In November, 2017, the Business Voice wanted to hear about how we at Phoenix collaborate with youth to make a difference. Jessica provided her story about how Phoenix made a difference in her journey to becoming a nurse.

By Heather Laura Clarke


At just 17, Jessica Blaikie was living in a women’s shelter and struggling with mental health challenges. She joined a Phoenix program on resume development and job interview skills at the Phoenix Learning and Employment Centre, and says that small decision ended up changing the course of her life.

She began participating in more of their programs, and moved into Phoenix House at 18. Blaikie still marvels at how her marks shot up from 60s and 70s to all 90s – high enough to see her graduate from high school with honours.

“They helped me get my marks up by providing tutors, and they pushed me to be the best person I could be,” says Blaikie. “They were amazing.”

Before living at Phoenix House, Blaikie admits she’d been kicked out of every other group home or shelter she’d tried living in – not because she was a troublemaker, but because of complicated mental health issues.

“I had it stuck in my head that everybody was going to toss me aside, but Phoenix never did that,” says Blaikie. “No matter how much I pushed or struggled, they gave me chance after chance to show me they cared about me.”

Even when she moved out of Phoenix House and into her college dorm in Truro, she remembers they still called regularly to check in. When she was in the hospital at one point, Phoenix staffers drove up to visit and brought her chocolates.
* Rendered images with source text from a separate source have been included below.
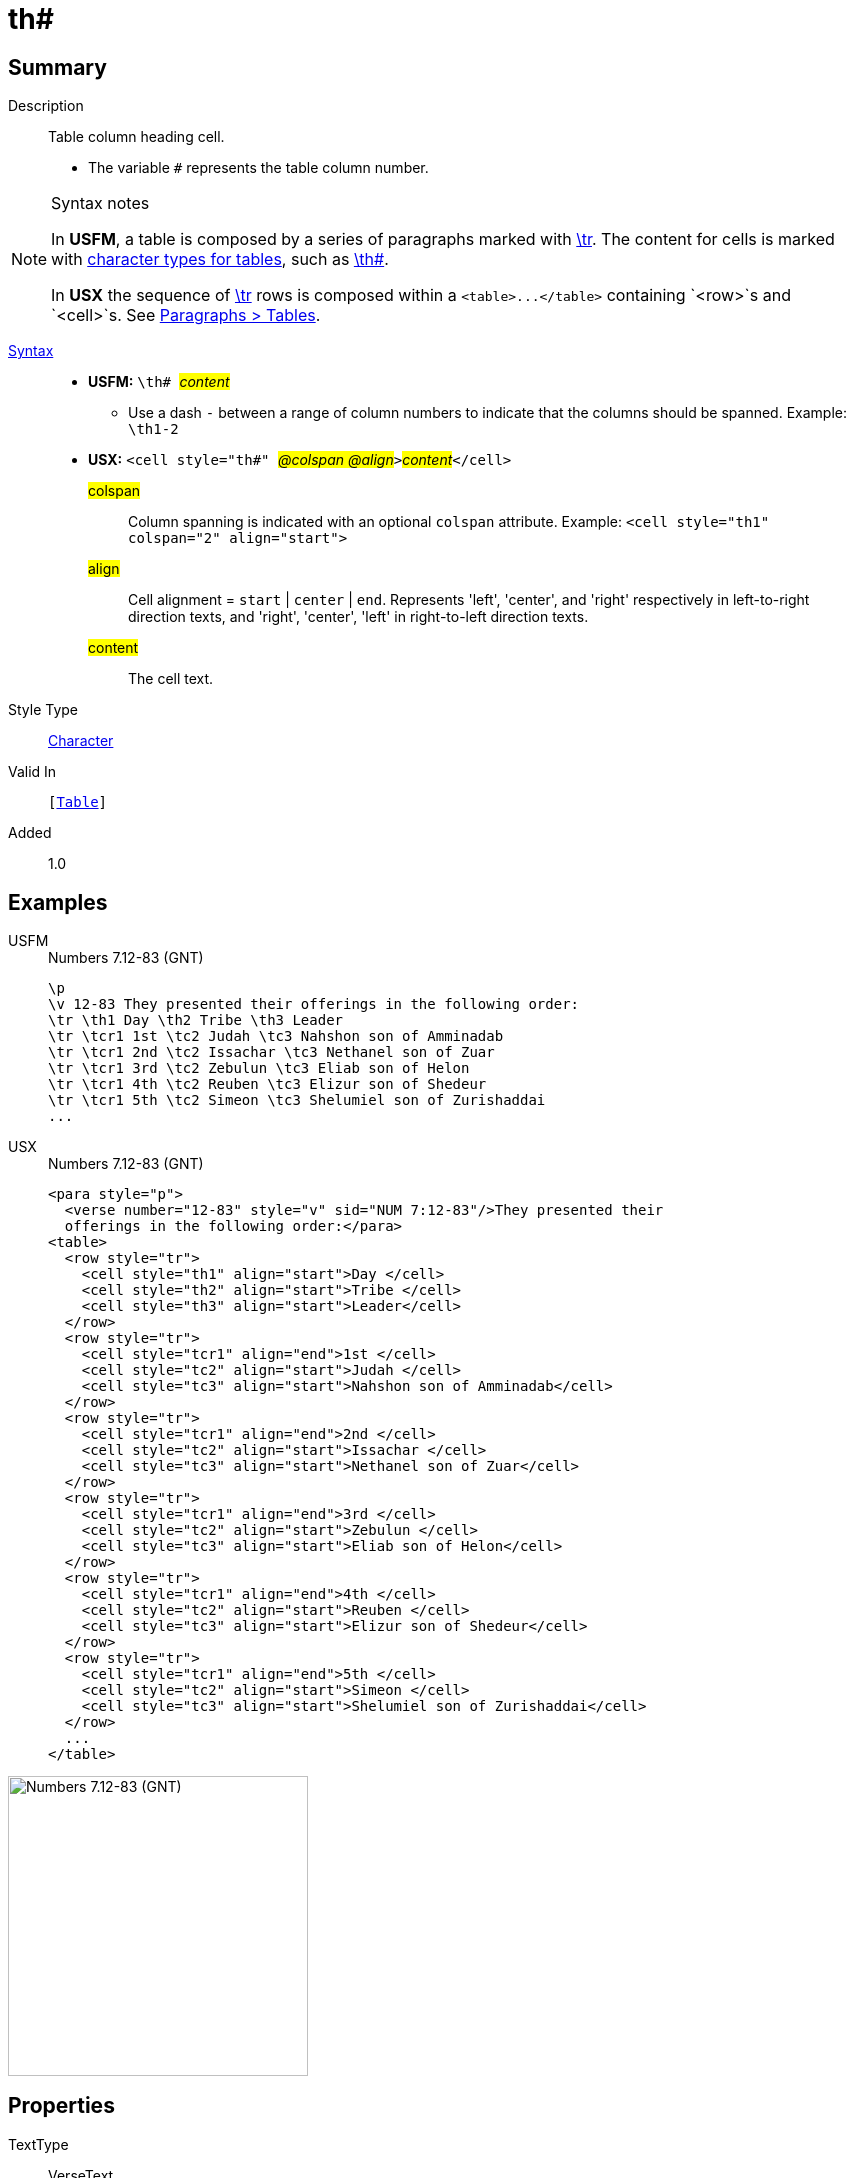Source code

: = th#
:description: Table column heading
:url-repo: https://github.com/usfm-bible/tcdocs/blob/main/markers/char/th.adoc
:noindex:
ifndef::localdir[]
:source-highlighter: rouge
:localdir: ../
endif::[]
:imagesdir: {localdir}/images

// tag::public[]

== Summary

Description:: Table column heading cell.
* The variable `#` represents the table column number.
[NOTE]
.Syntax notes
====
In *USFM*, a table is composed by a series of paragraphs marked with xref:para:tables/tr.adoc[\tr]. The content for cells is marked with xref:char:tables/index.adoc[character types for tables], such as xref:char:tables/th.adoc[\th#].

In *USX* the sequence of xref:para:tables/tr.adoc[\tr] rows is composed within a `+<table>...</table>+` containing `<row>`s and `<cell>`s. See xref:para:tables/index.adoc[Paragraphs > Tables].
====
xref:ROOT:syntax-docs.adoc#_syntax[Syntax]::
* *USFM:* ``++\th# ++``#__content__#
** Use a dash `-` between a range of column numbers to indicate that the columns should be spanned. Example: `\th1-2`
* *USX:* ``++<cell style="th#" ++``#__@colspan @align__#``++>++``#__content__#``++</cell>++``
#colspan#::: Column spanning is indicated with an optional `colspan` attribute. Example: `+<cell style="th1" colspan="2" align="start">+`
#align#::: Cell alignment = `start` | `center` | `end`. Represents 'left', 'center', and 'right' respectively in left-to-right direction texts, and 'right', 'center', 'left' in right-to-left direction texts.
#content#::: The cell text.
Style Type:: xref:char:index.adoc[Character]
Valid In:: `[xref:para:tables/index.adoc[Table]]`
// tag::spec[]
Added:: 1.0
// end::spec[]

== Examples

[tabs]
======
USFM::
+
.Numbers 7.12-83 (GNT)
[source#src-usfm-char-th_1,usfm,highlight=3]
----
\p
\v 12-83 They presented their offerings in the following order:
\tr \th1 Day \th2 Tribe \th3 Leader
\tr \tcr1 1st \tc2 Judah \tc3 Nahshon son of Amminadab
\tr \tcr1 2nd \tc2 Issachar \tc3 Nethanel son of Zuar
\tr \tcr1 3rd \tc2 Zebulun \tc3 Eliab son of Helon
\tr \tcr1 4th \tc2 Reuben \tc3 Elizur son of Shedeur
\tr \tcr1 5th \tc2 Simeon \tc3 Shelumiel son of Zurishaddai
...
----
USX::
+
.Numbers 7.12-83 (GNT)
[source#src-usx-char-th_1,xml,highlight=6..8]
----
<para style="p">
  <verse number="12-83" style="v" sid="NUM 7:12-83"/>They presented their
  offerings in the following order:</para>
<table>
  <row style="tr">
    <cell style="th1" align="start">Day </cell>
    <cell style="th2" align="start">Tribe </cell>
    <cell style="th3" align="start">Leader</cell>
  </row>
  <row style="tr">
    <cell style="tcr1" align="end">1st </cell>
    <cell style="tc2" align="start">Judah </cell>
    <cell style="tc3" align="start">Nahshon son of Amminadab</cell>
  </row>
  <row style="tr">
    <cell style="tcr1" align="end">2nd </cell>
    <cell style="tc2" align="start">Issachar </cell>
    <cell style="tc3" align="start">Nethanel son of Zuar</cell>
  </row>
  <row style="tr">
    <cell style="tcr1" align="end">3rd </cell>
    <cell style="tc2" align="start">Zebulun </cell>
    <cell style="tc3" align="start">Eliab son of Helon</cell>
  </row>
  <row style="tr">
    <cell style="tcr1" align="end">4th </cell>
    <cell style="tc2" align="start">Reuben </cell>
    <cell style="tc3" align="start">Elizur son of Shedeur</cell>
  </row>
  <row style="tr">
    <cell style="tcr1" align="end">5th </cell>
    <cell style="tc2" align="start">Simeon </cell>
    <cell style="tc3" align="start">Shelumiel son of Zurishaddai</cell>
  </row>
  ...
</table>
----
======

image::char/th_1.jpg[Numbers 7.12-83 (GNT),300]

== Properties

TextType:: VerseText
TextProperties:: publishable, vernacular

== Publication Issues

// end::public[]

== Discussion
“Phoenix does one thing that no other group does that I’m aware of, and that’s show the kids that they’re family,” says Blaikie. “Just because you ‘age out’ and move on doesn’t mean they forget about you.”

Now 31, Blaikie works as a unit aid in the IWK Health Centre’s neonatal intensive care unit. She’s also studying at NSCC to become an LPN (licensed practical nurse). She doesn’t believe she’d have built this positive new life without the help of Phoenix – in fact, she doesn’t believe she’d have a life at all.

“If it wasn’t for Phoenix workers showing me that they cared, I probably wouldn’t be sitting here today,” says Blaikie.

She proudly speaks out about her past to remind people of the difference Phoenix Youth Programs is making in the lives of so many young Nova Scotians.

“Phoenix youth are kids who need a little more understanding,” says Blaikie. “Phoenix is about supporting kids who may not have grown up with supportive, caring, compassionate adults in their lives or the resources other youth have. It’s about helping youth believe in themselves and achieve their goals.”